- Born: December 12, 1984 (age 41)
- Education: Hofstra University
- Occupations: Sports commentator Sideline reporter
- Years active: 2011–present

= Jared Greenberg =

American sportscaster

Jared Greenberg (born December 12, 1984) is an American sports television personality. He is a basketball sideline reporter and fill-in play-by-play commentator for the NBA on TNT.
Jared Greenberg worked as a play-by play man with Brendan Haywood and Nabil Karim for the 1st round of the 2025 NBA Playoffs for NBATV.

==Early life and education==
Greenberg grew up in Mahwah, New Jersey. As a freshman at Mahwah High School, he took an elective in television production. In class he heard that Ramapo College, a local school, was looking for high school volunteers to manage the audio control board and schedule music for its WRPR 90.3 FM radio station. On his first day he realized that broadcast media was where he wanted to be. With a passionate interest in sports, he took advantage of this opportunity to host a sports talk show, and eventually did play-by-play for Ramapo's baseball and basketball teams. After high school, he attended Hofstra University, graduating in 2005. While there he did radio play-by-play for football, basketball, softball, baseball and lacrosse; as well as hosting sports talk radio programs with Ira Thor.

==Professional career==
As a junior in college, he had his first experience in television, doing basketball sideline reporting for MSG and Comcast. Late in college he was a public relations intern for the New York Giants. This led to becoming the statistician for the radio play-by-play announcer Bob Papa. He described this as an important learning experience and did it for several years. After graduating college, he worked for the Newark Bears, an independent professional baseball team in media relations, and did his first professional play-by-play broadcasting. After a period of freelancing for News 12, NBA TV and ESPN 360, he signed with MSG. He covered high school sports in the New York metropolitan area beginning in 2009, helping to launch the now defunct MSG Varsity. His experience with an array of high school sports enabled him to become knowledgeable in non-major professional sports, including field hockey, lacrosse, wrestling, volleyball and softball. In 2012 he was hired by TNT and moved to Atlanta. In 2020 he debuted as a sideline reporter on the NBA on TNT. On the NBA App, Greenberg began hosting NBA CrunchTime, the NBA equivalent of NFL RedZone in 2022. For NBA TV he has also been a sideline reporter, host, reporter and anchor.

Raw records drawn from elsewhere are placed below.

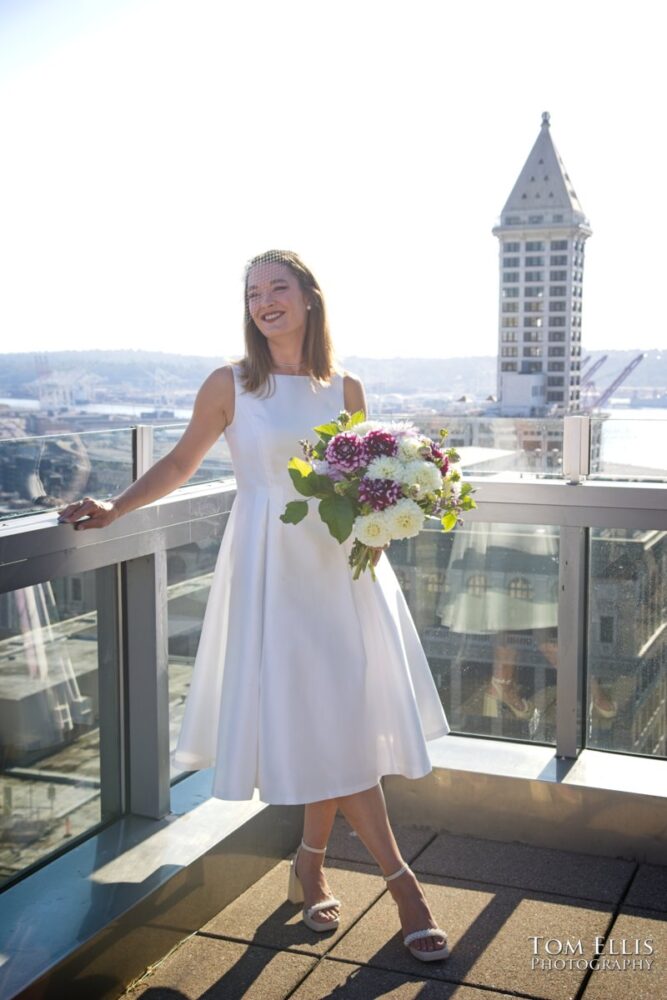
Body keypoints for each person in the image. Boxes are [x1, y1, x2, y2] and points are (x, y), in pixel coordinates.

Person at [57, 249, 451, 961]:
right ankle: (403, 888)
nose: (264, 301)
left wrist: (382, 528)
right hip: (271, 570)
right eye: (252, 293)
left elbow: (366, 482)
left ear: (307, 297)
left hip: (343, 573)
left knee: (337, 716)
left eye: (277, 287)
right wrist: (116, 506)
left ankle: (309, 859)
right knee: (326, 716)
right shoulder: (231, 384)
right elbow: (181, 462)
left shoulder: (347, 387)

In 2025 he began hosting NCAA March Madness Fast Break, the whiparound stream of first and second round NCAA Division I Men's Basketball Tournament games.

On the SiriusXM NBA station, he hosted Out of Bounds, FanDuel Fantasy Basketball, and Off the Dribble. He has also hosted 10 Before Tip, The Jump Ball, NBA Gametime, Making The Call and Shaqtin' a Fool for TNT Sports.

Greenberg has been touted among the most likely targets for new NBA broadcasting jobs as the league expands its number of networks.

===Controversies===
In 2025 he reported that center Mark Williams had back issues that "stunted his growth" and kept him out of the weight room. He later apologized and retracted those comments as inaccurate.

In 2023 he called out coach Gregg Popovich for his condescending interviews with the media. He said the San Antonio Spurs organization needs to embrace the media rather than view it as an enemy. In 2015 he had a notably "excruciating" interview with Popovich in which the coach trolled Greenberg, "[shutting] him down in a gloriously awkward exchange."